Un dispositif simple pour lever le frein du prix
Testée en 2025 auprès de 217 foyers du territoire d’Angers Loire Métropole, la « Carte verte » repose sur un principe direct : proposer une remise de 20 % (plafonnée à 80 € par mois) sur des achats réalisés dans des commerces engagés (bio ou écolabellisés).
Objectif : réduire l’écart de prix avec les produits conventionnels, principal frein à la consommation responsable.

Une consommation responsable en hausse
Les résultats sont sans appel : les dépenses dans les commerces éligibles ont augmenté en moyenne de 27 % après activation des remises.
L’impact est particulièrement visible sur l’alimentation, avec 68 % des participants déclarant consommer davantage de produits responsables. L’expérimentation a également favorisé des changements de pratiques : plus de produits frais, moins de plats préparés et une réduction de la consommation de viande.
2/3 des français déclarent vouloir consommer mieux, mais ne pas y parvenir à cause des prix plus élevés des produits dits responsables (Source : ADEME)
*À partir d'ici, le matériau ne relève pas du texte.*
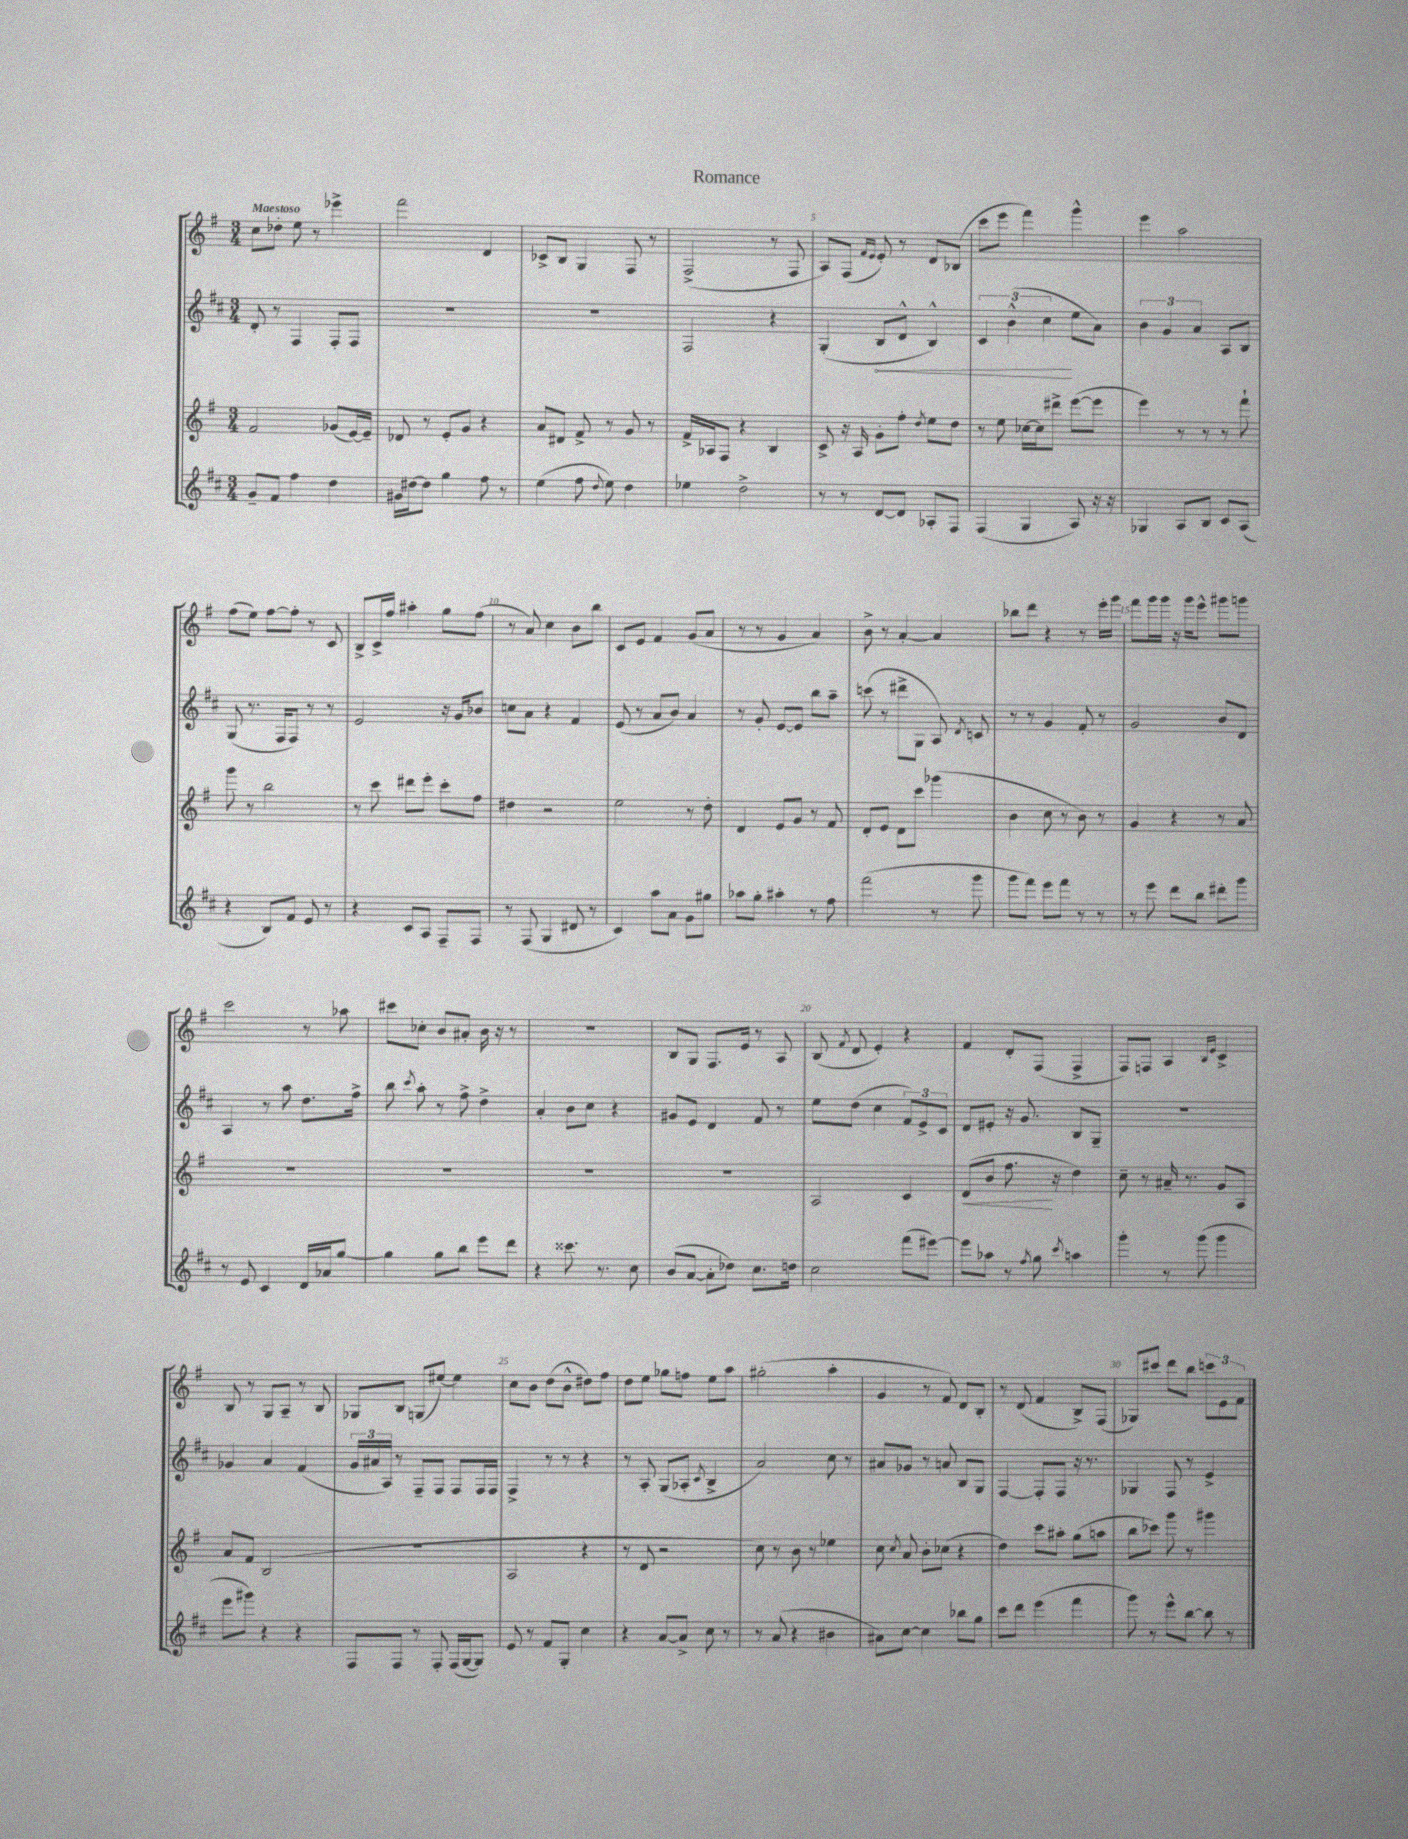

**kern	**kern	**kern	**kern
*staff4	*staff3	*staff2	*staff1
*clefG2	*clefG2	*clefG2	*clefG2
*k[f#c#]	*k[f#]	*k[f#c#]	*k[f#]
*M3/4	*M3/4	*M3/4	*M3/4
8g~	2f#	8d'	8cc
8f#	.	8r	8dd-'
4ff#	.	4F#	8ee
.	.	.	8r
4dd	(8g-	8F#'	4eee-^
.	[16e)	8F#	.
.	16e~]	.	.
=	=	=	=
16g#	8d-	2.r	2fff#
[16dd#	.	.	.
8dd#]	8r	.	.
4gg	8e'	.	.
.	8g	.	.
8ff#	4r	.	4d
8r	.	.	.
=	=	=	=
(4ee	8a	2.r	8c-^
.	8d#	.	8B
8ff#	8f#^	.	4G
8qqdd	.	.	.
8ee)	8r	.	.
4dd	8g	.	8F#
.	8r	.	8r
=	=	=	=
4ee-	16f#^	2F#	(2F#^
.	16A-	.	.
.	8F#	.	.
2dd^	4r	.	.
.	4B	4r	8r
.	.	.	8F#
=	=	=	=
8r	8c^	(4G'	8A)
8r	16r	.	(8F#
.	16A	.	.
.	.	.	16qqf#
.	.	.	16qqe
[8d	8g'	8B	8e')
8d]	8ff#'	8d^^	8r
.	8qdd	.	.
8A-'	8ee	4B^^)	8d
8F#	8dd	.	(8B-
=	=	=	=
(4F#	8r	6c#	8ccc
.	8ee	.	8eee
.	.	(6b^^	.
4G	[16cc-	.	4fff#)
.	16cc-]	.	.
.	.	6cc#	.
.	8ddd#^	.	.
8A)	([8eee	8ee	4ggg^^
16r	8eee]	8a)	.
16r	.	.	.
=	=	=	=
4G-	4eee)	6b	4eee
.	.	6g	.
8A	8r	.	2aa
.	.	6a	.
8B	8r	.	.
8c#	8r	8A	.
(8A	8fff#`	8B	.
=	=	=	=
4r	8ggg	(8G	(8ff#
.	8r	8.r	8ee)
8B)	2bb	.	[8ff#
.	.	16F#	.
8f#	.	8F#)	8ff#']
8e	.	8r	8r
8r	.	8r	8c
=	=	=	=
4r	8r	2e	8B^
.	8ccc	.	16c^
.	.	.	16ff#
8c#	8ddd#	.	4aa#'
8A	8eee'	.	.
8F#~	8ccc'	16r	8gg
.	.	16g	.
8F#	8ff#	8b-	(8ff#
=	=	=	=
8r	4dd#	8cc	8r
(8F#	.	8a	8a)
4G	2r	4r	4cc
8d#	.	4f#	8b
8r	.	.	8bb
=	=	=	=
4c#)	2ee	(8e	8c
.	.	8r	8e
8aa	.	8a	4f#
8a	.	8b)	.
8g	8r	4a	(8g
8gg#	8dd'	.	8a
=	=	=	=
8aa-	4d	8r	8r
8gg'	.	8g'	8r
4aa#'	8e	[8e	4g
.	8g	8e]	.
8r	8r	8bb	4a)
8ff#	8f#	8aa~	.
=	=	=	=
(2fff#	8d'	(8ccc	8b^
.	8e	8r	8r
.	8d	8ddd#^	[4a'
.	8ccc	8G	.
8r	(4ggg-	8A)	4a]
.	.	8qd	.
8ggg	.	8c	.
=	=	=	=
8ggg	4b	8r	8bb-
8fff#)	.	8r	8ddd
8eee	8cc	4g	4r
8fff#	8r	.	.
8r	8b)	8f#'	8r
8r	8r	8r	16eee'
.	.	.	16ggg
=	=	=	=
8r	4g	2g	8fff#
8eee	.	.	16ggg
.	.	.	16ggg
8ddd	4r	.	16r
.	.	.	16ggg
8bb	.	.	8eee^^
8ddd#'	8r	8b	8ggg#
8ggg	8a	8d	8ggg
=	=	=	=
8r	2.r	4A	2ccc
8e	.	.	.
4c#	.	8r	.
.	.	8aa	.
16d	.	8.dd	8r
16a-	.	.	.
[8gg	.	.	8aa-
.	.	16ff#^	.
=	=	=	=
4gg]	2.r	8bb	8ccc#
.	.	8qccc#	.
.	.	8aa'	8cc-'
8gg	.	8r	8b
8bb	.	8ff#^	8a#'
8eee	.	4dd^	16b
.	.	.	16r
8ddd	.	.	8r
=	=	=	=
4r	2.r	4a'	2.r
8.ccc##	.	8b	.
.	.	8cc#	.
8.r	.	.	.
.	.	4r	.
8cc#	.	.	.
=	=	=	=
(8b	2.r	8g#	8B
[8a	.	8e	8G
8a']	.	4d	8.F#
8dd-)	.	.	.
.	.	.	16e
8.cc#	.	8f#	8r
.	.	8r	8A
16dd	.	.	.
=	=	=	=
2cc#	2A	8ee	(8B
.	.	.	8qf#
.	.	(8dd	8d
.	.	4cc#	4e')
(8fff#	4c	12f#)	4r
.	.	12e^	.
[8eee#)	.	.	.
.	.	12c#	.
=	=	=	=
8eee#]	(8d	8d	4f#
8aa-	8b	8e#'	.
8r	8.ff#	16r	8d'
.	.	8.g	.
8qff#	.	.	.
8gg	.	.	(8F#
.	16r	.	.
8qccc#	.	.	.
4aa	4dd)	8B	4F#^
.	.	8G~	.
=	=	=	=
4ggg'	8cc~	2.r	8F#)
.	8r	.	8F
8r	16a#~	.	4A
.	8.r	.	.
(8ggg	.	.	.
.	.	.	16qqB
.	.	.	16qqe
4ggg	8g	.	4c^
.	8A	.	.
=	=	=	=
8eee	8a	4g-	8B
8ggg#)	8f#	.	8r
4r	(2B	4a	8G
.	.	.	8A~
4r	.	(4f#	8r
.	.	.	8B
=	=	=	=
8F#	2.r	24g	8G-
.	.	24a#	.
.	.	24A)	.
8F#	.	8r	8B
8r	.	8F#~	(8G
8F#'	.	8F#	[8ee#)
(16F#	.	8F#	4ee#]
[16G	.	.	.
8G])	.	16F#	.
.	.	16F#	.
=	=	=	=
8e	2A	4F#^	8cc
8r	.	.	8b
8f#	.	8r	(8dd
8G'	.	8r	8b^^
4cc#	4r	4r	8dd#)
.	.	.	8ff#
=	=	=	=
4r	8r	8r	8dd
.	8d	8A'	8ee
[8a	2r	(8G	8gg-
8a^]	.	8A-'	8ff
.	.	8qc#	.
8cc#	.	4B^	8ee
8r	.	.	8aa
=	=	=	=
8r	8cc)	2a)	(2gg#'
(8a	8r	.	.
4r	8b	.	.
.	8r	.	.
4b#	4ee-	8cc#	4aa'
.	.	8r	.
=	=	=	=
8a#)	8cc	8a#	4g
.	8qcc	.	.
[8cc#	8a	8g-	.
4cc#]	8b'	8r	8r
.	(8cc-	8a	8f#)
8bb-	4r	8B	8d
8gg	.	8G	8B'
=	=	=	=
8ccc#	4dd)	[4F#	8r
8ddd	.	.	(8d
(4eee	8ccc	8F#']	4f#
.	8aa#'	8F#	.
4fff#	(8gg	16r	8B^)
.	.	8.r	.
.	8aa	.	(8F#
=	=	=	=
8ggg)	8bb	4G-	8G-)
8r	8ccc-)	.	8ccc#
8eee^^	8ggg	8F#	8ddd
[8bb	8r	8r	8bb
8bb]	4ggg#	4e^	12ccc
.	.	.	12e
8r	.	.	.
.	.	.	12f#
==	==	==	==
*-	*-	*-	*-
Un impact plus fort chez les ménages modestes
L’un des enseignements majeurs concerne les inégalités d’impact. La Carte verte se révèle beaucoup plus efficace pour les ménages aux budgets contraints, dont les dépenses dans les commerces responsables ont progressé de plus de 55 % en moyenne.
À l’inverse, les ménages les plus aisés ont peu modifié leurs habitudes. Ils ont surtout utilisé la remise pour réduire leurs dépenses, sans transformer en profondeur leur consommation.
Ces résultats confirment que le prix est un levier déterminant pour rendre la consommation responsable accessible à tous.
Des changements qui dépassent les achats
Au-delà des volumes, l’expérimentation met en évidence des évolutions durables : diversification des lieux d’achat, nouvelles habitudes alimentaires, intérêt accru pour les produits locaux ou bio.
Autant de signaux positifs qui montrent que des incitations économiques peuvent enclencher des dynamiques de transition plus larges.
Un enseignement clé pour les territoires
Si 92 % des participants estiment que la Carte verte rend les produits responsables plus accessibles, certains freins persistent, notamment pour les ménages les plus modestes.
L’étude plaide ainsi pour des dispositifs mieux ciblés selon les revenus, afin d’en maximiser l’impact.
Pour des acteurs territoriaux comme l’ALEC Lyon, ces résultats sont éclairants : la sensibilisation ne suffit pas à elle seule. Elle doit s’accompagner de solutions concrètes qui facilitent le passage à l’action, en levant notamment les freins économiques.
Un enjeu majeur pour accélérer, à l’échelle locale, la transition vers des modes de consommation plus durables.